---- RECORDS SHOWN

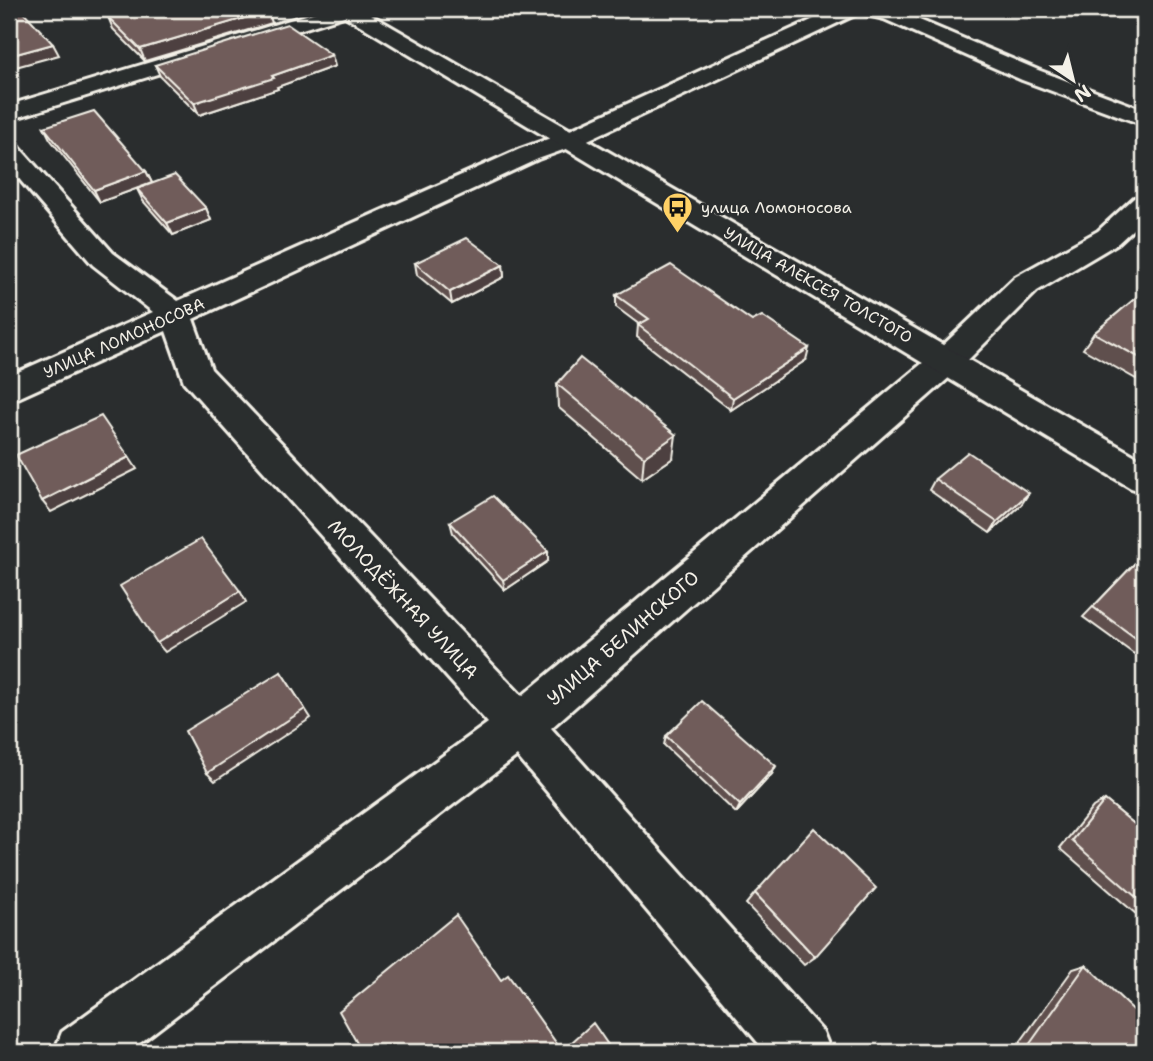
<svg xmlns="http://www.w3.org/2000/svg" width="1153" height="1061" font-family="'Shantell Sans',sans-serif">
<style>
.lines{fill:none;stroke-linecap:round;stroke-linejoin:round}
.minor-casing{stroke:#f4f1e8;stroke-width:6}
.tertiary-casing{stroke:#f4f1e8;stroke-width:6}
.minor{fill:#2a2d2e;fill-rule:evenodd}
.tertiary{fill:#2a2d2e;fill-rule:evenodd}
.wall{fill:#5f4f4d;stroke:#f4f1e8;stroke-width:2}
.shaded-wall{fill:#4e403f;stroke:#f4f1e8;stroke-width:2}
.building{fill:#6f5c5a;stroke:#f4f1e8;stroke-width:2}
.labels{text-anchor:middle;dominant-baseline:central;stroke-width:5;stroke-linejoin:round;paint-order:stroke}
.far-poi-label{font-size:16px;fill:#f4f1e8;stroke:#2a2d2e;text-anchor:start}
.far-street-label{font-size:16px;fill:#f4f1e8;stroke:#2a2d2e}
.street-label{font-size:19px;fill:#f4f1e8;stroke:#2a2d2e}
</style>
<rect width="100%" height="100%" fill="#2a2d2e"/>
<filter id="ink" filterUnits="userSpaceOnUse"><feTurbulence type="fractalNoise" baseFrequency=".0143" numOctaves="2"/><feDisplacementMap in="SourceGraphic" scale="14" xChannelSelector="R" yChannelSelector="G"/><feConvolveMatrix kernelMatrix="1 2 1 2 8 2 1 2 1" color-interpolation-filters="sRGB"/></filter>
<g filter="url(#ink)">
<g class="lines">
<defs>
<path id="minor" d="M326 9H357L354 13 9 120V105Z
M836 9 898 11 1038 70 1144 110V125L1022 80 884 19 859 13 577 145 538 159 193 319 211 369 522 696 936 352 1015 277 1098 231 1134 198 1144 196V219L1118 243 1037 291 960 368 551 728 823 1032 831 1052H766L517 756 128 1052H54L62 1032 488 723 184 382 166 331 9 402V376L153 312 93 265 9 167V143L18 146 113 253 178 301 520 149 559 135Z"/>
<path id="tertiary" d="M337 9H361L1144 461V492L1131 488 340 13Z"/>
</defs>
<use href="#minor" class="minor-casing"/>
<use href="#tertiary" class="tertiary-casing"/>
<use href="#minor" class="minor"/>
<use href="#tertiary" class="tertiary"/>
</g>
<path class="wall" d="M268 11 272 23 145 61 113 29 108 17Z
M155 65 335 66 277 87 278 89 199 115 160 76Z
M44 127 146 171 152 183 100 202 50 139Z
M137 189 206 208 211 220 173 235 143 201Z
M415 263 503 265 504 277 452 304 417 275Z
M1144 291V371L1136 379 1083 349 1094 333Z
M616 295 806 360 731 410 637 337 638 325H640L616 307Z
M557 384 673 458 642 479 558 407Z
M935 479 1021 505 990 533 929 490Z
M450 522 548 561 505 590 453 533Z
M1137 561 1144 567V646L1134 654 1083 617Z
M666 736 772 774 736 813 664 745Z
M1105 800 1144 832V921L1060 848 1093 807Z
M755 893 815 957 804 965 746 904Z
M1086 965 1131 1052H1013L1073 969Z"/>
<path class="shaded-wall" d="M268 11 272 23 145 61 140 49Z
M53 44 59 55 12 68 9 62V56Z
M332 55 335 66 277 87 278 89 199 115 194 103Z
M146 171 152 183 100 202 94 190Z
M206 208 211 220 173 235 167 223Z
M503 265 504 277 452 304 450 292Z
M809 348 806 360 731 410 733 398Z
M676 435 673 458 642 479 644 457Z
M129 457 137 469 51 512 42 501Z
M1029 493 1021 505 990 533 997 522Z
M548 551V561L505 590 503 580Z
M240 591 246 602 165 652 157 643Z
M281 672 311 718 215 781 207 773Z
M776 766 772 774 736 813 740 805Z"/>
<path class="building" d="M9 9H21L53 44 9 56Z
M138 9H266L268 11 140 49 108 17Z
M287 24 332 55 272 76 274 78 194 103 155 65Z
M94 111 146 171 94 190 44 127Z
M175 175 206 208 167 223 137 189Z
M467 238 503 265 450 292 415 263Z
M671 265 752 321 762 316 809 348 733 398 638 325 649 319 616 295Z
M1144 291V360L1094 333Z
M580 358 676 435 644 457 557 384Z
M101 416 129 457 42 501 16 455Z
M968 452 1029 493 997 522 935 479Z
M493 496 548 551 503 580 450 522Z
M201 539 240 591 157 643 120 586Z
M1137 561 1144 567V644L1093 607Z
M281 672 305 709 207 773 185 731Z
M702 701 776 766 740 805 666 736Z
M1105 800 1144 832V904L1072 841Z
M814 828 876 888 815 957 755 893Z
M456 915 501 980 508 975 562 1051 593 1023 613 1052H362L339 1011Z
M1086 965 1144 1020V1033L1131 1052H1024Z"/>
</g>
<defs>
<symbol id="bus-pin" viewBox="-11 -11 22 30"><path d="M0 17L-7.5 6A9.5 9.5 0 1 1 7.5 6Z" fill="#ffd166" stroke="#2a2d2e"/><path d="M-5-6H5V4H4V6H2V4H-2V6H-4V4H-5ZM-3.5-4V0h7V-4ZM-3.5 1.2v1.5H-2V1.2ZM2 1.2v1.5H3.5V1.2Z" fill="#111"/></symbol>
</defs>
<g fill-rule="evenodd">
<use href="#bus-pin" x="660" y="190" width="35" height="47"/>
</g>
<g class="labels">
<g class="far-poi-label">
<text x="701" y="207">улица Ломоносова</text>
</g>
<g class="far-street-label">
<text transform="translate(818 285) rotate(30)">УЛИЦА АЛЕКСЕЯ ТОЛСТОГО</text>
<text transform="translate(124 338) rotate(-24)">УЛИЦА ЛОМОНОСОВА</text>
</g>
<g class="street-label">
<text transform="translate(403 599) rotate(47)">МОЛОДЁЖНАЯ УЛИЦА</text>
<text transform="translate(623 638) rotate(-41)">УЛИЦА БЕЛИНСКОГО</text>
</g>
</g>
<rect width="1153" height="1061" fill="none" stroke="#2a2d2e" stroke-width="35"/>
<rect x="18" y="18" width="1118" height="1026" fill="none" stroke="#f4f1e8" stroke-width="2.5" filter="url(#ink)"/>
<g transform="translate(1073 80) rotate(145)" stroke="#2a2d2e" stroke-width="5" paint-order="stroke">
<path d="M0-5L12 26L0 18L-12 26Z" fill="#f4f1e8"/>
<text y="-10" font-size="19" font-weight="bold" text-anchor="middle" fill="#f4f1e8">N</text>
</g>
</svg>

--------

* **TASK REQUIREMENTS**
Nothing but the pictures is to be left out; repeat the data exactly.

* **RESULT OF THIS EXERCISE**
<svg xmlns="http://www.w3.org/2000/svg" width="1153" height="1061" font-family="'Shantell Sans',sans-serif">
<style>
.lines{fill:none;stroke-linecap:round;stroke-linejoin:round}
.minor-casing{stroke:#f4f1e8;stroke-width:6}
.tertiary-casing{stroke:#f4f1e8;stroke-width:6}
.minor{fill:#2a2d2e;fill-rule:evenodd}
.tertiary{fill:#2a2d2e;fill-rule:evenodd}
.wall{fill:#5f4f4d;stroke:#f4f1e8;stroke-width:2}
.shaded-wall{fill:#4e403f;stroke:#f4f1e8;stroke-width:2}
.building{fill:#6f5c5a;stroke:#f4f1e8;stroke-width:2}
.labels{text-anchor:middle;dominant-baseline:central;stroke-width:5;stroke-linejoin:round;paint-order:stroke}
.far-poi-label{font-size:16px;fill:#f4f1e8;stroke:#2a2d2e;text-anchor:start}
.far-street-label{font-size:16px;fill:#f4f1e8;stroke:#2a2d2e}
.street-label{font-size:19px;fill:#f4f1e8;stroke:#2a2d2e}
</style>
<rect width="100%" height="100%" fill="#2a2d2e"/>
<filter id="ink" filterUnits="userSpaceOnUse"><feTurbulence type="fractalNoise" baseFrequency=".0143" numOctaves="2"/><feDisplacementMap in="SourceGraphic" scale="14" xChannelSelector="R" yChannelSelector="G"/><feConvolveMatrix kernelMatrix="1 2 1 2 8 2 1 2 1" color-interpolation-filters="sRGB"/></filter>
<g filter="url(#ink)">
<g class="lines">
<defs>
<path id="minor" d="M326 9H357L354 13 9 120V105Z
M836 9 898 11 1038 70 1144 110V125L1022 80 884 19 859 13 577 145 538 159 193 319 211 369 522 696 936 352 1015 277 1098 231 1134 198 1144 196V219L1118 243 1037 291 960 368 551 728 823 1032 831 1052H766L517 756 128 1052H54L62 1032 488 723 184 382 166 331 9 402V376L153 312 93 265 9 167V143L18 146 113 253 178 301 520 149 559 135Z"/>
<path id="tertiary" d="M337 9H361L1144 461V492L1131 488 340 13Z"/>
</defs>
<use href="#minor" class="minor-casing"/>
<use href="#tertiary" class="tertiary-casing"/>
<use href="#minor" class="minor"/>
<use href="#tertiary" class="tertiary"/>
</g>
<path class="wall" d="M268 11 272 23 145 61 113 29 108 17Z
M155 65 335 66 277 87 278 89 199 115 160 76Z
M44 127 146 171 152 183 100 202 50 139Z
M137 189 206 208 211 220 173 235 143 201Z
M415 263 503 265 504 277 452 304 417 275Z
M1144 291V371L1136 379 1083 349 1094 333Z
M616 295 806 360 731 410 637 337 638 325H640L616 307Z
M557 384 673 458 642 479 558 407Z
M935 479 1021 505 990 533 929 490Z
M450 522 548 561 505 590 453 533Z
M1137 561 1144 567V646L1134 654 1083 617Z
M666 736 772 774 736 813 664 745Z
M1105 800 1144 832V921L1060 848 1093 807Z
M755 893 815 957 804 965 746 904Z
M1086 965 1131 1052H1013L1073 969Z"/>
<path class="shaded-wall" d="M268 11 272 23 145 61 140 49Z
M53 44 59 55 12 68 9 62V56Z
M332 55 335 66 277 87 278 89 199 115 194 103Z
M146 171 152 183 100 202 94 190Z
M206 208 211 220 173 235 167 223Z
M503 265 504 277 452 304 450 292Z
M809 348 806 360 731 410 733 398Z
M676 435 673 458 642 479 644 457Z
M129 457 137 469 51 512 42 501Z
M1029 493 1021 505 990 533 997 522Z
M548 551V561L505 590 503 580Z
M240 591 246 602 165 652 157 643Z
M281 672 311 718 215 781 207 773Z
M776 766 772 774 736 813 740 805Z"/>
<path class="building" d="M9 9H21L53 44 9 56Z
M138 9H266L268 11 140 49 108 17Z
M287 24 332 55 272 76 274 78 194 103 155 65Z
M94 111 146 171 94 190 44 127Z
M175 175 206 208 167 223 137 189Z
M467 238 503 265 450 292 415 263Z
M671 265 752 321 762 316 809 348 733 398 638 325 649 319 616 295Z
M1144 291V360L1094 333Z
M580 358 676 435 644 457 557 384Z
M101 416 129 457 42 501 16 455Z
M968 452 1029 493 997 522 935 479Z
M493 496 548 551 503 580 450 522Z
M201 539 240 591 157 643 120 586Z
M1137 561 1144 567V644L1093 607Z
M281 672 305 709 207 773 185 731Z
M702 701 776 766 740 805 666 736Z
M1105 800 1144 832V904L1072 841Z
M814 828 876 888 815 957 755 893Z
M456 915 501 980 508 975 562 1051 593 1023 613 1052H362L339 1011Z
M1086 965 1144 1020V1033L1131 1052H1024Z"/>
</g>
<defs>
<symbol id="bus-pin" viewBox="-11 -11 22 30"><path d="M0 17L-7.5 6A9.5 9.5 0 1 1 7.5 6Z" fill="#ffd166" stroke="#2a2d2e"/><path d="M-5-6H5V4H4V6H2V4H-2V6H-4V4H-5ZM-3.5-4V0h7V-4ZM-3.5 1.2v1.5H-2V1.2ZM2 1.2v1.5H3.5V1.2Z" fill="#111"/></symbol>
</defs>
<g fill-rule="evenodd">
<use href="#bus-pin" x="660" y="190" width="35" height="47"/>
</g>
<g class="labels">
<g class="far-poi-label">
<text x="701" y="207">улица Ломоносова</text>
</g>
<g class="far-street-label">
<text transform="translate(818 285) rotate(30)">УЛИЦА АЛЕКСЕЯ ТОЛСТОГО</text>
<text transform="translate(124 338) rotate(-24)">УЛИЦА ЛОМОНОСОВА</text>
</g>
<g class="street-label">
<text transform="translate(403 599) rotate(47)">МОЛОДЁЖНАЯ УЛИЦА</text>
<text transform="translate(623 638) rotate(-41)">УЛИЦА БЕЛИНСКОГО</text>
</g>
</g>
<rect width="1153" height="1061" fill="none" stroke="#2a2d2e" stroke-width="35"/>
<rect x="18" y="18" width="1118" height="1026" fill="none" stroke="#f4f1e8" stroke-width="2.5" filter="url(#ink)"/>
<g transform="translate(1073 80) rotate(145)" stroke="#2a2d2e" stroke-width="5" paint-order="stroke">
<path d="M0-5L12 26L0 18L-12 26Z" fill="#f4f1e8"/>
<text y="-10" font-size="19" font-weight="bold" text-anchor="middle" fill="#f4f1e8">N</text>
</g>
</svg>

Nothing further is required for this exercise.